▸ WHAT YOU WILL DO: In the entries that follow, repeat exactly the lines from the one that has "Page size: 1500x1125." through the one that has "Rendered at 2001 by 1125 pixels.", but omit pictures.

▸ DATA TO USE:
__________

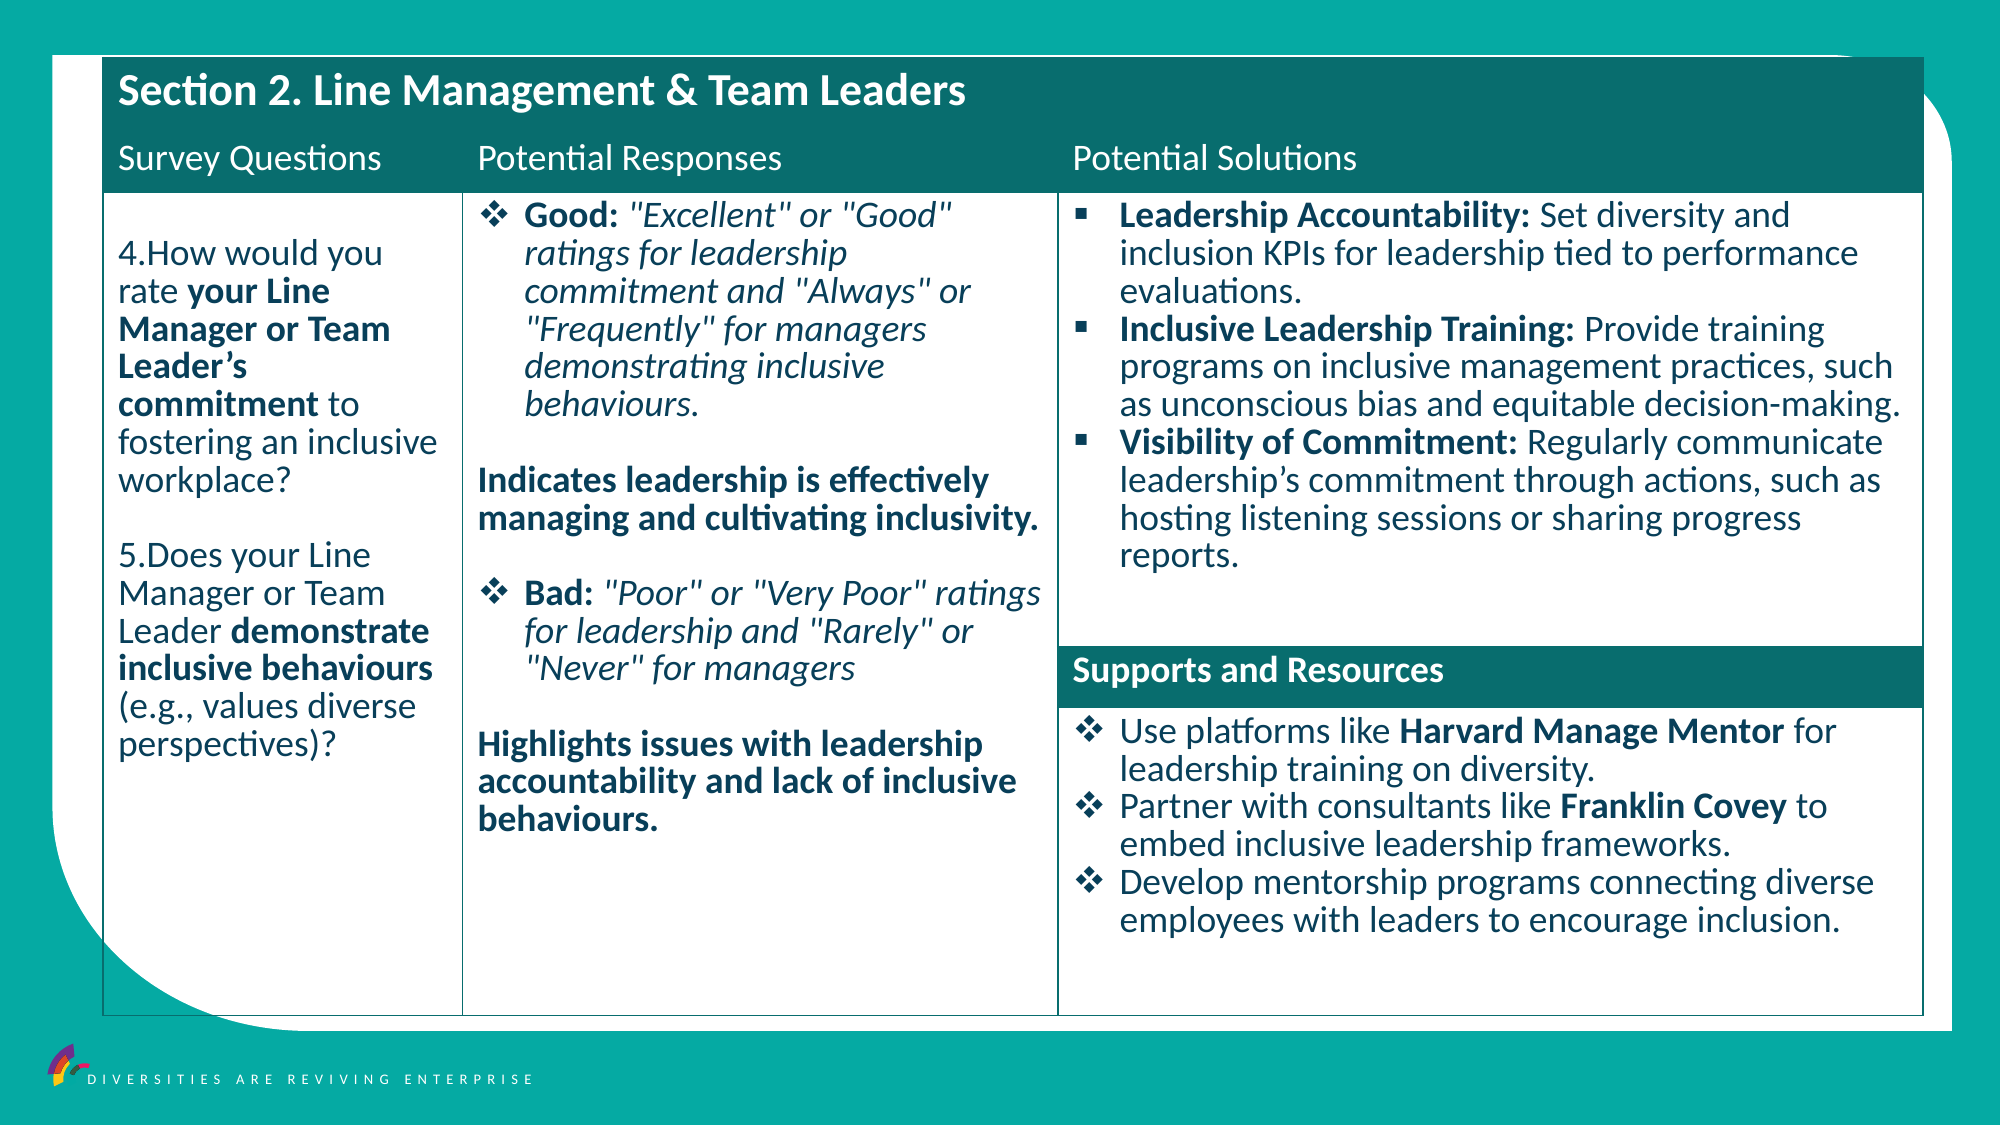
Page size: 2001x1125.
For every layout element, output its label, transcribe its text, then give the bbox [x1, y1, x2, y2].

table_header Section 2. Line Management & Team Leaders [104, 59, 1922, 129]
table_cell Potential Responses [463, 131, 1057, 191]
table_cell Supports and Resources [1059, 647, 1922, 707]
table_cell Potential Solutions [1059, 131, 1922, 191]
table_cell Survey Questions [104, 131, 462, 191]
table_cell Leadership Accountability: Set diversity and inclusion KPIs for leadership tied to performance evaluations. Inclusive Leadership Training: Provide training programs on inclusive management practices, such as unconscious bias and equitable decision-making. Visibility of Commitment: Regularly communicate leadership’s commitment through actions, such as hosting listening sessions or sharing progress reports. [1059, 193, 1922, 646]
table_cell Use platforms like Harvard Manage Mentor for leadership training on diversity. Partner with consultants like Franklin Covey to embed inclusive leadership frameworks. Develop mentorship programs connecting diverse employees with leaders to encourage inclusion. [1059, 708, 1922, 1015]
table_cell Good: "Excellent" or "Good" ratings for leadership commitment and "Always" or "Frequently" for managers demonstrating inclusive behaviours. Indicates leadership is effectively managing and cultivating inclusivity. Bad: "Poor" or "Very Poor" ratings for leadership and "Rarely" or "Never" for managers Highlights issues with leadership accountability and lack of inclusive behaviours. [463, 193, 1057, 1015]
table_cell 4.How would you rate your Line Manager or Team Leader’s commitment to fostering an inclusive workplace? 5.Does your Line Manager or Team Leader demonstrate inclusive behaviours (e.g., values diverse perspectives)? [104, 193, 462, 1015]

__________

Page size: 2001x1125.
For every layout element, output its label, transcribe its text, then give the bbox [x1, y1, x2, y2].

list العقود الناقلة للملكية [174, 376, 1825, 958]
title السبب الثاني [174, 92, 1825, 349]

__________

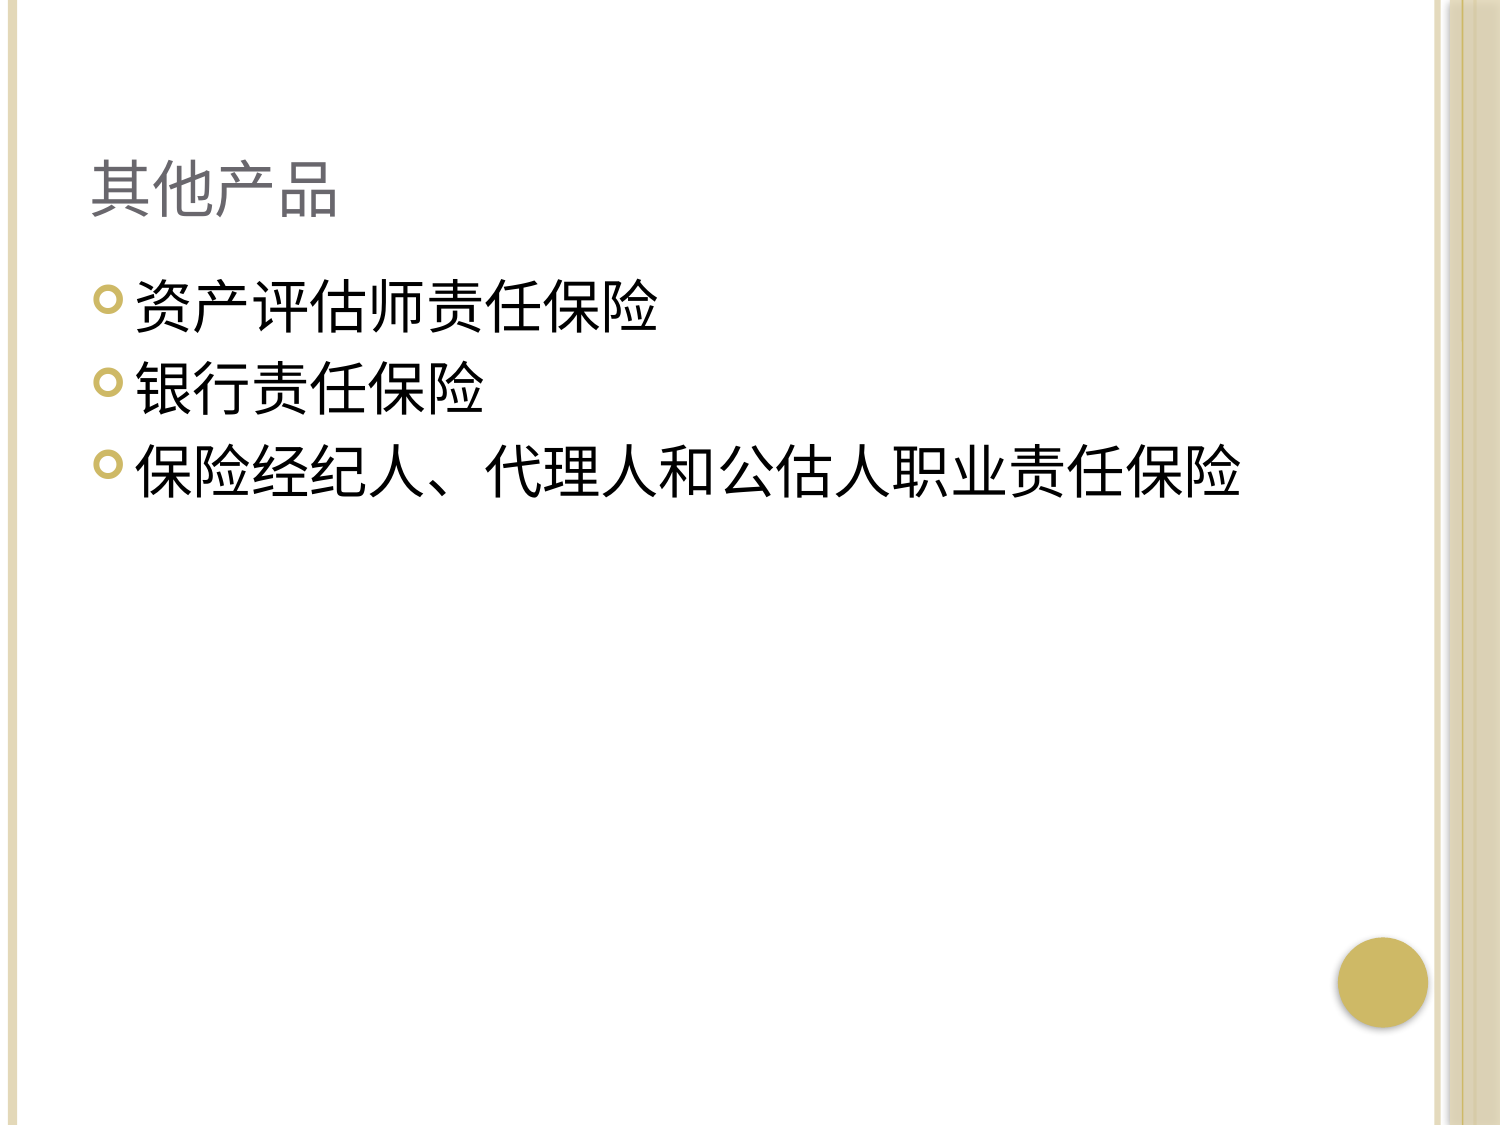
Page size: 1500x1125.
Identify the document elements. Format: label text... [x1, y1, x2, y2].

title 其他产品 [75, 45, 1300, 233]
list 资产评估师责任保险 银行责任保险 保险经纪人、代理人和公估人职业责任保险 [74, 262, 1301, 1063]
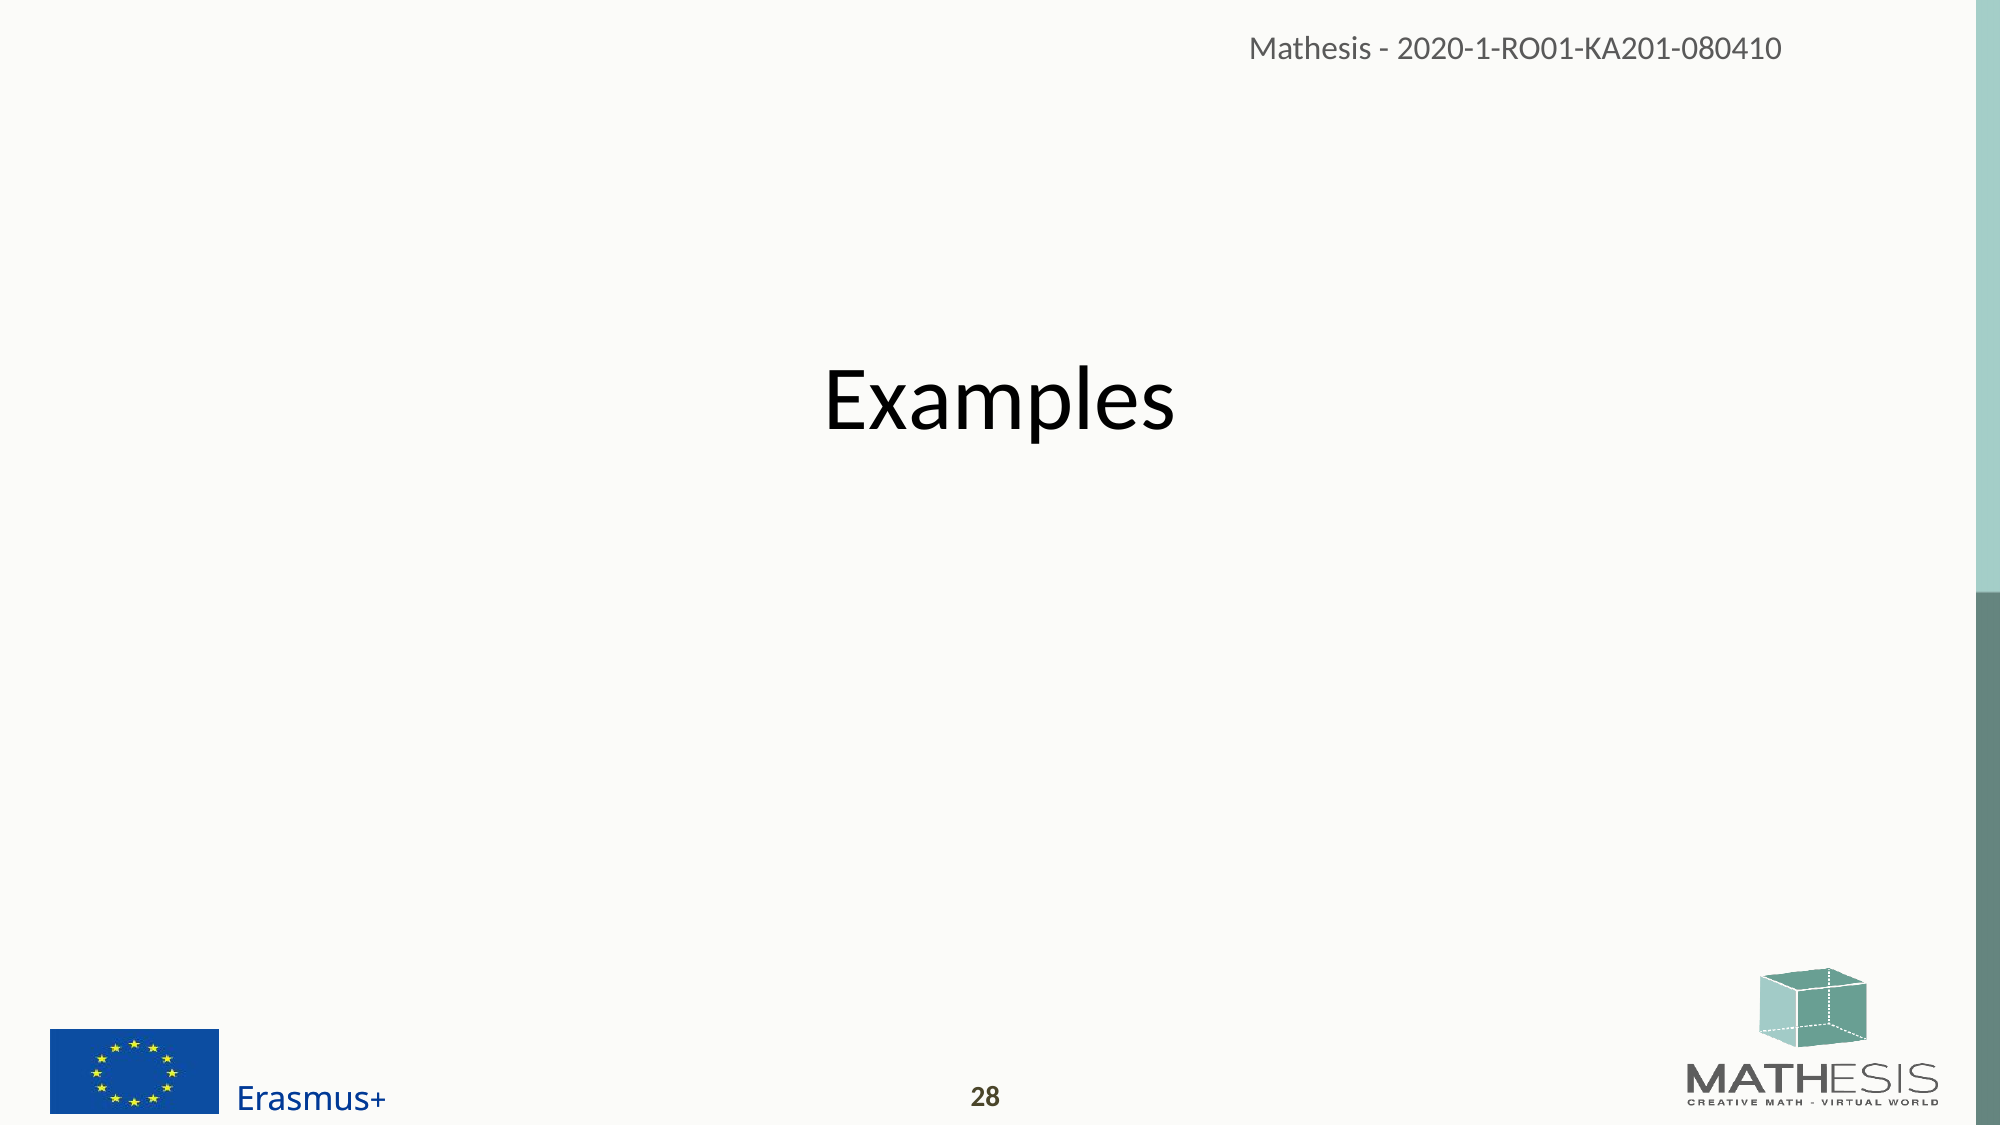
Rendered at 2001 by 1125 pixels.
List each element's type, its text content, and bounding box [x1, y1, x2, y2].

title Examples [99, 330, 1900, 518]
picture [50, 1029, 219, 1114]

__________

▸ EXPECTED OUTPUT:
Page size: 1500x1125.
Identify the document elements. Format: label text... [x1, y1, x2, y2].

title 其他产品 [75, 45, 1300, 233]
list 资产评估师责任保险 银行责任保险 保险经纪人、代理人和公估人职业责任保险 [74, 262, 1301, 1063]
Rendered at 2001 by 1125 pixels.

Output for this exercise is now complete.